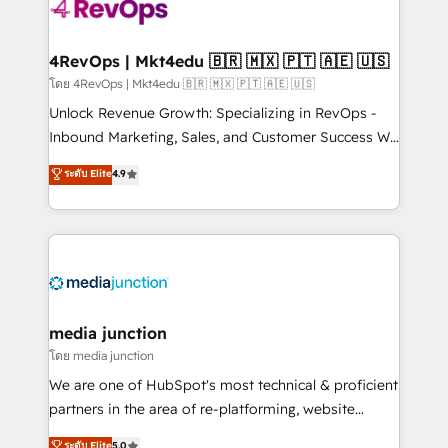
requirement). ✔️Helped over 25,000+ customers so
far with our HubSpot solutions. ✔️Bespoke apps &
on-demand bundle services. Connect with us today!
4RevOps | Mkt4edu 🇧🇷 🇲🇽 🇵🇹 🇦🇪 🇺🇸
โดย 4RevOps | Mkt4edu 🇧🇷 🇲🇽 🇵🇹 🇦🇪 🇺🇸
Unlock Revenue Growth: Specializing in RevOps -
Inbound Marketing, Sales, and Customer Success We
specialize in driving revenue growth for companies
ระดับ Elite
4.9
across industries through tailored marketing, sales,
and customer success strategies, utilizing RevOps
methodologies. As Latin America's largest HubSpot
partner and a global leader in education market, we
offer unparalleled insights. Operating in five
countries—Brazil, UAE (Abu Dhabi/Dubai/Sharjah),
Mexico, USA, and Portugal—we've executed over a
media junction
hundred successful operations. Our approach,
โดย media junction
rooted in RevOps principles, integrates analysis,
We are one of HubSpot's most technical & proficient
training, planning, and qualification. Leveraging
partners in the area of re-platforming, website
technology, data analytics, CRM optimization, and
design & development. We specialize in multi-hub
ระดับ Elite
5.0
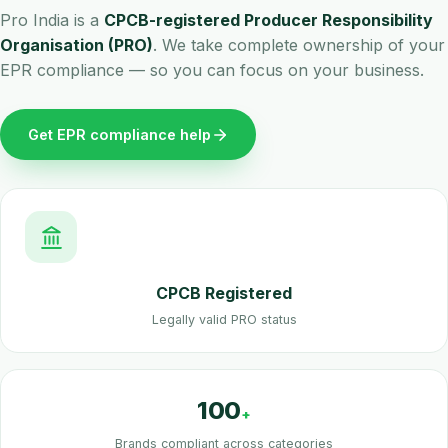
Pro India is a
CPCB-registered Producer Responsibility
Organisation (PRO)
. We take complete ownership of your
EPR compliance — so you can focus on your business.
Get EPR compliance help
CPCB Registered
Legally valid PRO status
100
+
Brands compliant across categories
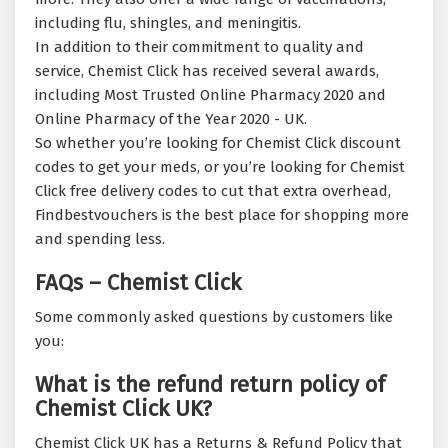
including flu, shingles, and meningitis.
In addition to their commitment to quality and
service, Chemist Click has received several awards,
including Most Trusted Online Pharmacy 2020 and
Online Pharmacy of the Year 2020 - UK.
So whether you’re looking for Chemist Click discount
codes to get your meds, or you’re looking for Chemist
Click free delivery codes to cut that extra overhead,
Findbestvouchers is the best place for shopping more
and spending less.
FAQs – Chemist Click
Some commonly asked questions by customers like
you:
What is the refund return policy of
Chemist Click UK?
Chemist Click UK has a Returns & Refund Policy that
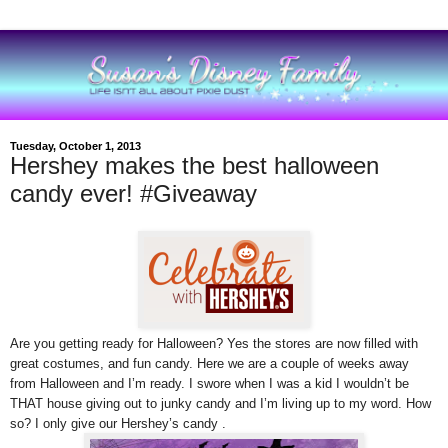
Tuesday, October 1, 2013
Hershey makes the best halloween
candy ever! #Giveaway
Are you getting ready for Halloween? Yes the stores are now filled with
great costumes, and fun candy.
Here we are
a couple of weeks away
from Halloween and I’m ready. I swore when I was a kid I wouldn’t be
THAT house giving out to junky candy and I’m living up to my word. How
so? I only give our Hershey’s candy .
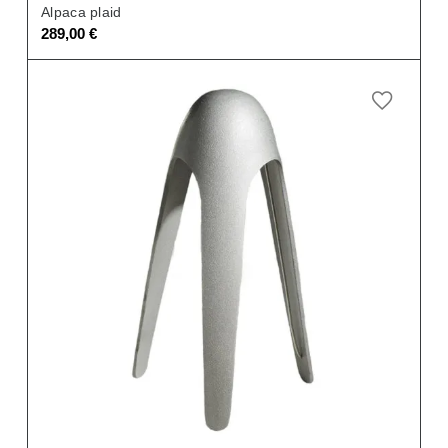
Alpaca plaid
289,00
€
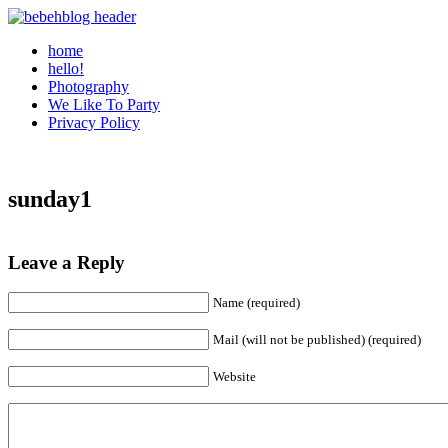
home
hello!
Photography
We Like To Party
Privacy Policy
sunday1
Leave a Reply
Name (required)
Mail (will not be published) (required)
Website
• • • • •
* _CONSIGNE_:
Recopiez à l'identique chaque ligne des données ci-dessus, en omettant les images.

* _SOLUTION_:
requirement). ✔️Helped over 25,000+ customers so
far with our HubSpot solutions. ✔️Bespoke apps &
on-demand bundle services. Connect with us today!
4RevOps | Mkt4edu 🇧🇷 🇲🇽 🇵🇹 🇦🇪 🇺🇸
โดย 4RevOps | Mkt4edu 🇧🇷 🇲🇽 🇵🇹 🇦🇪 🇺🇸
Unlock Revenue Growth: Specializing in RevOps -
Inbound Marketing, Sales, and Customer Success We
specialize in driving revenue growth for companies
ระดับ Elite
4.9
across industries through tailored marketing, sales,
and customer success strategies, utilizing RevOps
methodologies. As Latin America's largest HubSpot
partner and a global leader in education market, we
offer unparalleled insights. Operating in five
countries—Brazil, UAE (Abu Dhabi/Dubai/Sharjah),
Mexico, USA, and Portugal—we've executed over a
media junction
hundred successful operations. Our approach,
โดย media junction
rooted in RevOps principles, integrates analysis,
We are one of HubSpot's most technical & proficient
training, planning, and qualification. Leveraging
partners in the area of re-platforming, website
technology, data analytics, CRM optimization, and
design & development. We specialize in multi-hub
ระดับ Elite
5.0
Pro India is a
CPCB-registered Producer Responsibility
Organisation (PRO)
. We take complete ownership of your
EPR compliance — so you can focus on your business.
Get EPR compliance help
CPCB Registered
Legally valid PRO status
100
+
Brands compliant across categories
including flu, shingles, and meningitis.
In addition to their commitment to quality and
service, Chemist Click has received several awards,
including Most Trusted Online Pharmacy 2020 and
Online Pharmacy of the Year 2020 - UK.
So whether you’re looking for Chemist Click discount
codes to get your meds, or you’re looking for Chemist
Click free delivery codes to cut that extra overhead,
Findbestvouchers is the best place for shopping more
and spending less.
FAQs – Chemist Click
Some commonly asked questions by customers like
you:
What is the refund return policy of
Chemist Click UK?
Chemist Click UK has a Returns & Refund Policy that
Tuesday, October 1, 2013
Hershey makes the best halloween
candy ever! #Giveaway
Are you getting ready for Halloween? Yes the stores are now filled with
great costumes, and fun candy.
Here we are
a couple of weeks away
from Halloween and I’m ready. I swore when I was a kid I wouldn’t be
THAT house giving out to junky candy and I’m living up to my word. How
so? I only give our Hershey’s candy .
Alpaca plaid
289,00
€
home
hello!
Photography
We Like To Party
Privacy Policy
sunday1
Leave a Reply
Name (required)
Mail (will not be published) (required)
Website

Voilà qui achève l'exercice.